A notoriedade mundial do segundo título da saga levou a Capcom a apostar em diversas renovações do jogo. ‘Street Fighter II’: Special Champion Edition’, lançada logo no ano seguinte para as arcades e em 1993 para a Mega Drive, é talvez a versão mais conhecida de todas que sucederam a ‘The World Warrior’ por apresentar os 12 lutadores clássicos da primeira sequela mas com a possibilidade de poder jogar com qualquer um dos “quatro grandes mestres” (Balrog, Vega, Sagat e Bison) que anteriormente eram apenas controlados pela máquina. De resto, para além de pequenos retoques nos gráficos e na música, a fórmula base manteve-se, com o jogador a enfrentar o seu adversário em combates um-contra-um num ambiente fechado, em séries de melhor de três. O objectivo de cada ronda é esvaziar a energia do oponente dentro do tempo limite e há ainda a existência de rondas bónus a cada três combates.

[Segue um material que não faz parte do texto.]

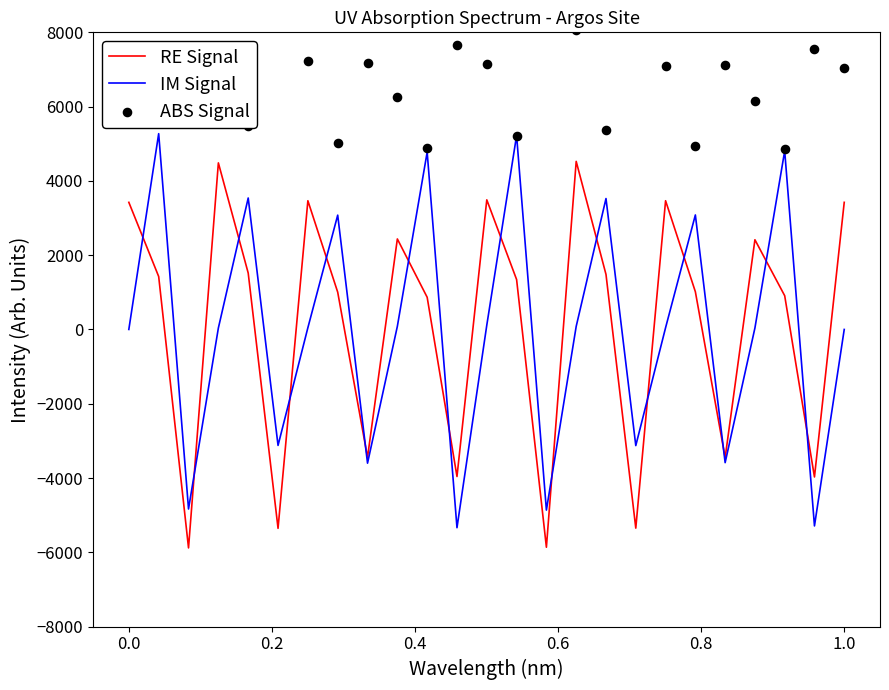

Which series has the widest spread of Y values?

ABS Signal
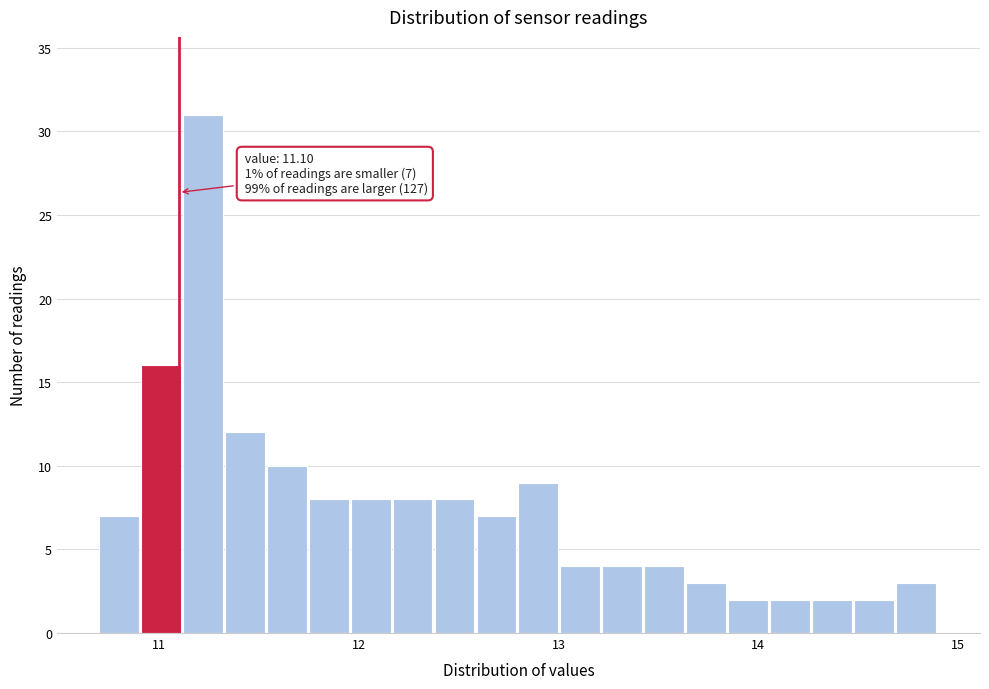

Around what value on the x-axis is the tallest bar? Give the approximate position of its centre, as read against the axis.

11.2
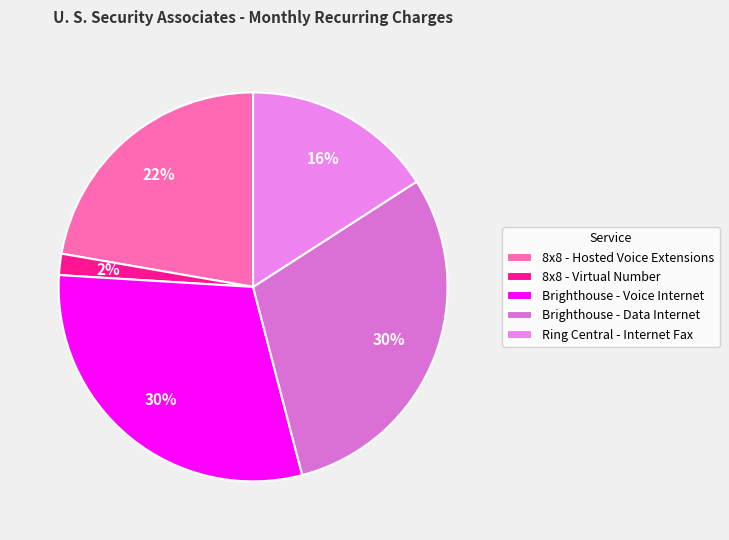

What is the ratio of the value at Brighthouse - Data Internet to the value at 8x8 - Virtual Number?

17.0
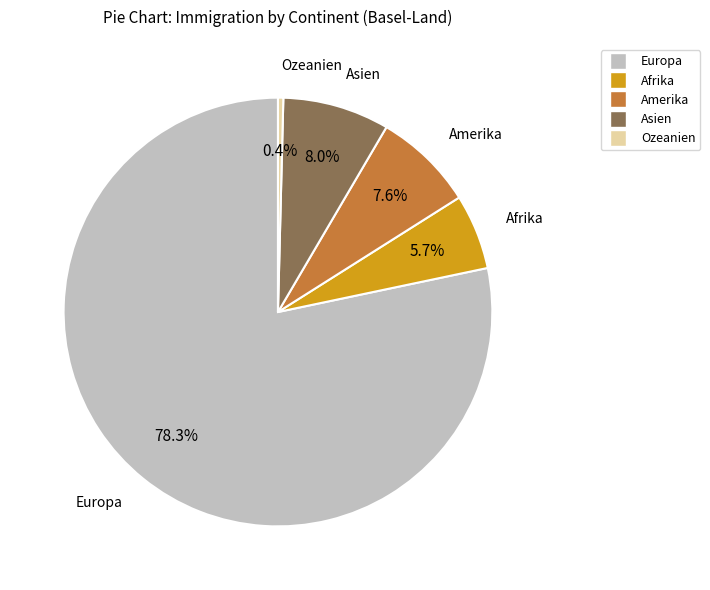

Which slice represents more than half of the pie?

Europa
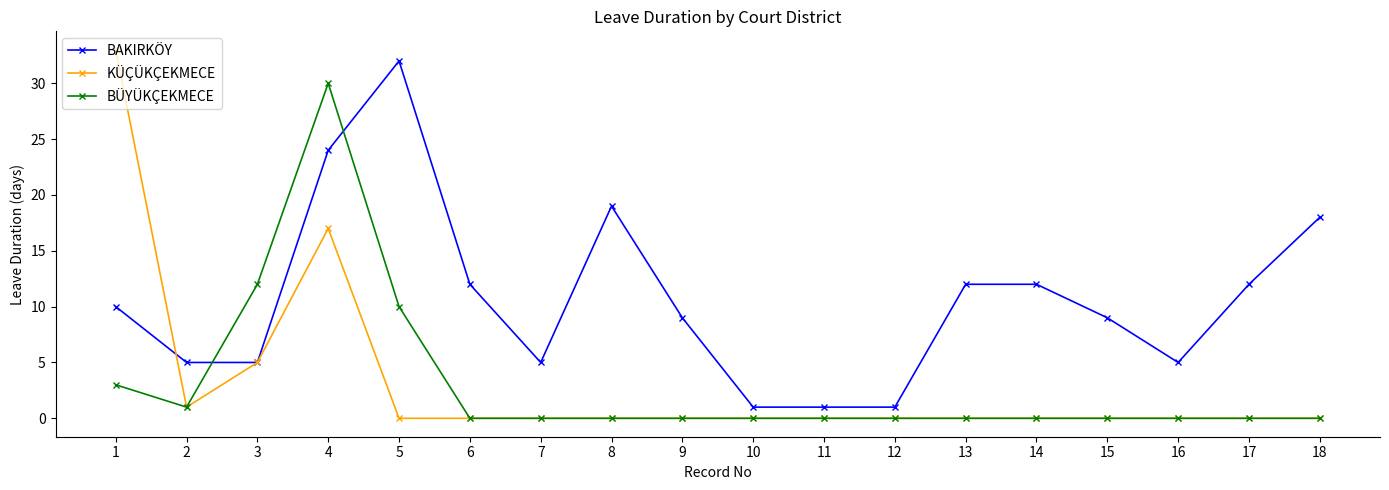

Between 1 and 8, which series saw the biggest shift?

KÜÇÜKÇEKMECE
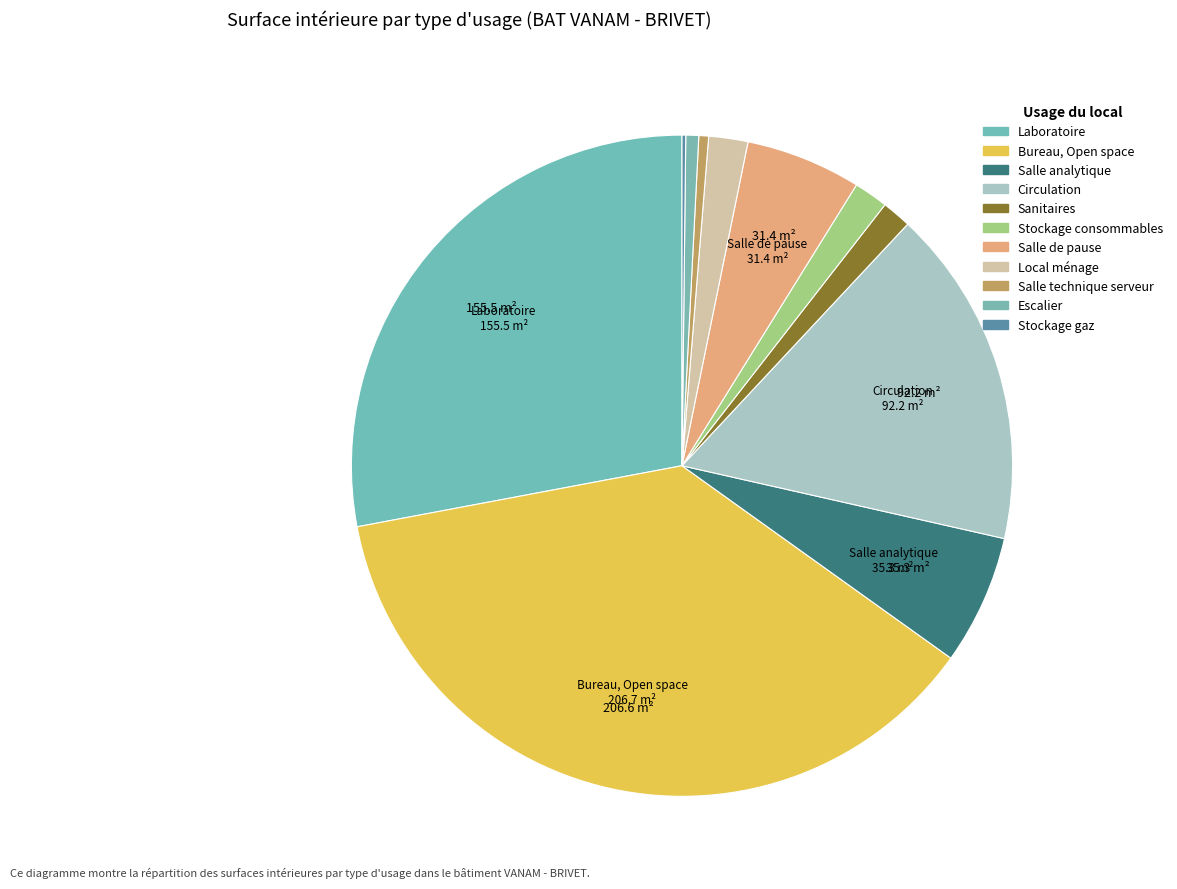

The Laboratoire slice represents 22% of the pie. True or false?

False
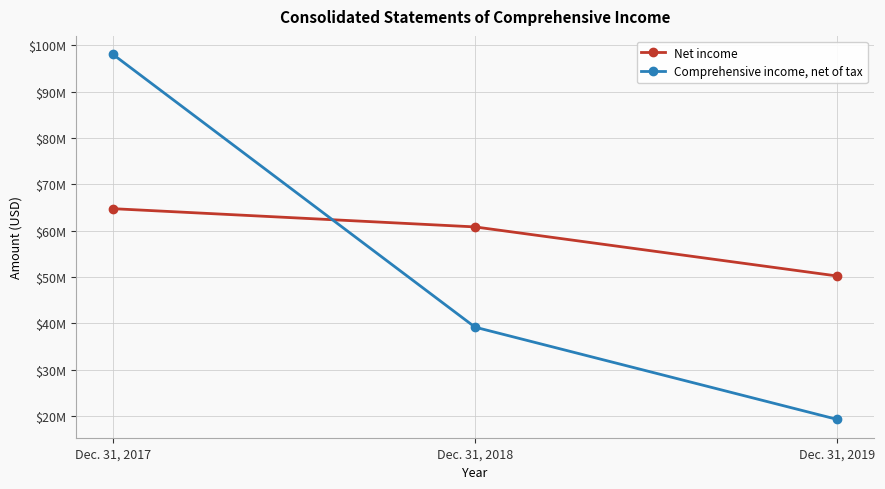

Is this an area chart (filled region under the line)?

No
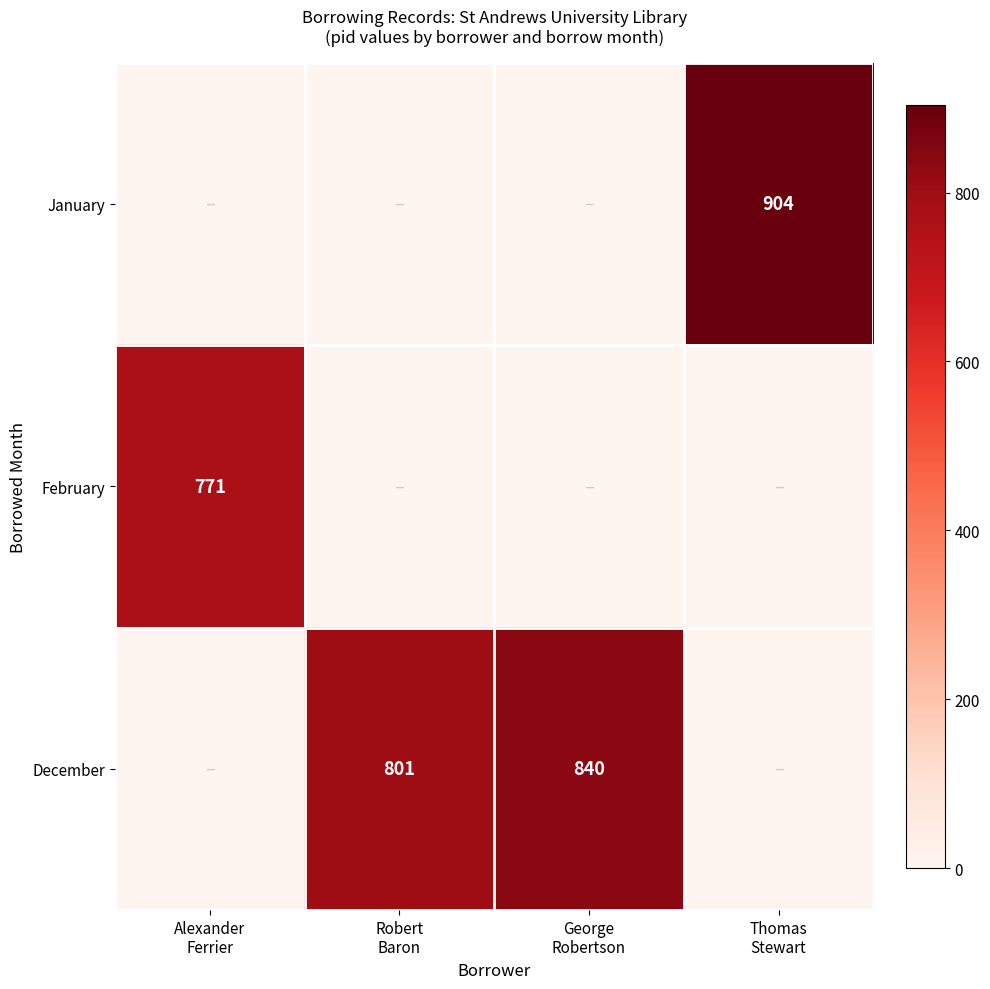

Is the value of January at Robert Baron greater than the value of December at Robert Baron?

No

No início da década de 90 passei algumas férias de verão numa casa alugada perto de Santa Cruz. Para além das frequentes idas à praia, eu e o meu irmão do meio descobrimos um café com uma sala de jogos que tinha uma máquina de arcade de ‘Street Fighter II’. Ali gastei algumas moedas, enquanto ia lendo em revistas de videojogos (nomeadamente a Mega Force) que uma versão do jogo chegaria à Mega Drive no último semestre de 1993. Para quem já tinha testado o jogo as críticas eram unânimes: ‘Street Fighter II’: Special Champion Edition’ seria o melhor e maior (cartucho com 24 megas) a ser lançado para a principal consola da Sega e uma impecável adaptação do tão popular título que encantava os adolescentes nos salões de jogos. Também eu fiquei encantado com a notícia e avaliação da revista e decidi começar a poupar nas moedas. Quando o jogo finalmente saiu, a 29 de Outubro, pedi ao meu pai para o comprar mas o problema é que custava quase 18 contos na moeda antiga (um recorde na altura, batido no ano seguinte por ‘Virtua Racing’). Tive o meu desejo satisfeito, como prenda antecipada de Natal e aniversário, e à custa de não voltar a ter jogos novos por quase um ano e de deixar de gastar moedas em máquina arcade. Diria que valeu a pena, especializei-me no jogo ao ponto de chegar ao fim, sem batotas, com qualquer um dos 12 lutadores e de ter até entrado num torneio da Sega realizado no Pavilhão Paz e Amizade. Um nome irónico para um espaço que recebeu uma sessão de frenética pancadaria virtual e onde percebi que afinal não jogava assim tão bem como pensava.